> **Data extract**
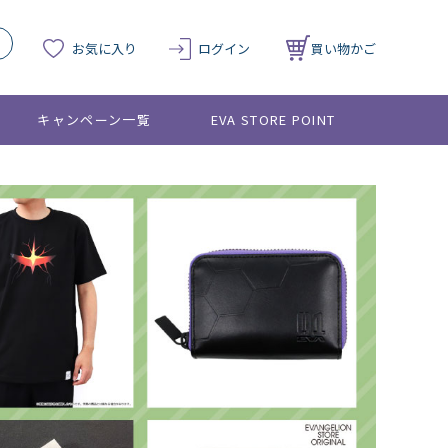
お気に入り
ログイン
買い物かご
キャンペーン一覧
EVA STORE POINT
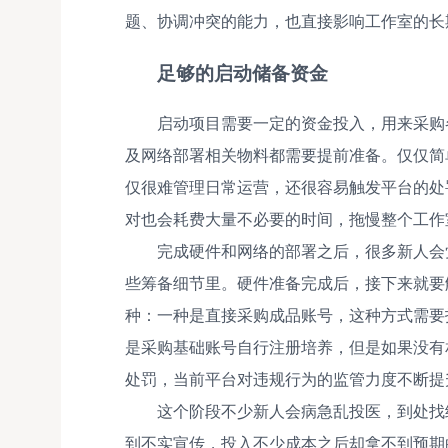
题、协调冲突的能力，也直接影响工作室的长
足够的启动储备资金
启动项目需要一定的资金投入，用来采购
及网络部署相关物料都需要提前准备。仅仅简
仅很难管理日常运营，还很容易触发平台的处
对也会耗费大量不必要的时间，拖慢整个工作
完成硬件和网络的部署之后，很多新人会
些筹备细节里。硬件准备完成后，接下来就要
种：一种是直接采购成品账号，这种方式需要
是采购基础账号自行注册培养，但是如果没有
处罚，当前平台对违规行为的监管力度不断提
这个阶段不少新人会病急乱投医，到处找
到不实宣传，投入不少成本之后却拿不到预期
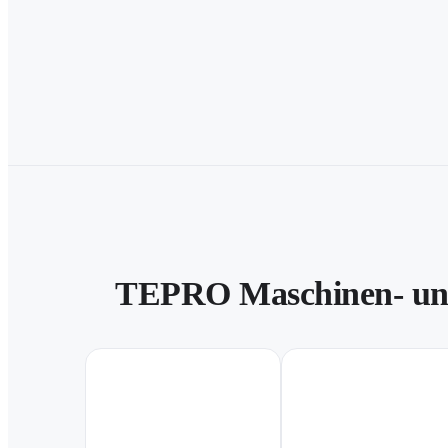
TEPRO Maschinen- und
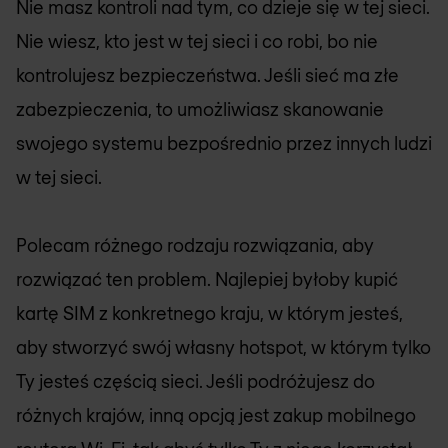
Nie masz kontroli nad tym, co dzieje się w tej sieci.
Nie wiesz, kto jest w tej sieci i co robi, bo nie
kontrolujesz bezpieczeństwa. Jeśli sieć ma złe
zabezpieczenia, to umożliwiasz skanowanie
swojego systemu bezpośrednio przez innych ludzi
w tej sieci.
Polecam różnego rodzaju rozwiązania, aby
rozwiązać ten problem. Najlepiej byłoby kupić
kartę SIM z konkretnego kraju, w którym jesteś,
aby stworzyć swój własny hotspot, w którym tylko
Ty jesteś częścią sieci. Jeśli podróżujesz do
różnych krajów, inną opcją jest zakup mobilnego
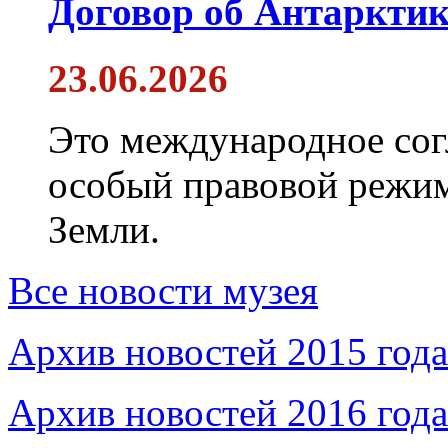
Договор об Антарктик
23.06.2026
Это международное сог
особый правовой режим
Земли.
Все новости музея
Архив новостей 2015 года
Архив новостей 2016 года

> **Try it**
What you return must match, line for line, the span from the line containing "启动项目需要一定的资金投入，用来采购" through the last line of the listing above, with every picture omitted.

> **Written response**
启动项目需要一定的资金投入，用来采购
及网络部署相关物料都需要提前准备。仅仅简
仅很难管理日常运营，还很容易触发平台的处
对也会耗费大量不必要的时间，拖慢整个工作
完成硬件和网络的部署之后，很多新人会
些筹备细节里。硬件准备完成后，接下来就要
种：一种是直接采购成品账号，这种方式需要
是采购基础账号自行注册培养，但是如果没有
处罚，当前平台对违规行为的监管力度不断提
这个阶段不少新人会病急乱投医，到处找
到不实宣传，投入不少成本之后却拿不到预期
TEPRO Maschinen- und
Nie masz kontroli nad tym, co dzieje się w tej sieci.
Nie wiesz, kto jest w tej sieci i co robi, bo nie
kontrolujesz bezpieczeństwa. Jeśli sieć ma złe
zabezpieczenia, to umożliwiasz skanowanie
swojego systemu bezpośrednio przez innych ludzi
w tej sieci.
Polecam różnego rodzaju rozwiązania, aby
rozwiązać ten problem. Najlepiej byłoby kupić
kartę SIM z konkretnego kraju, w którym jesteś,
aby stworzyć swój własny hotspot, w którym tylko
Ty jesteś częścią sieci. Jeśli podróżujesz do
różnych krajów, inną opcją jest zakup mobilnego
Договор об Антарктик
23.06.2026
Это международное сог
особый правовой режим
Земли.
Все новости музея
Архив новостей 2015 года
Архив новостей 2016 года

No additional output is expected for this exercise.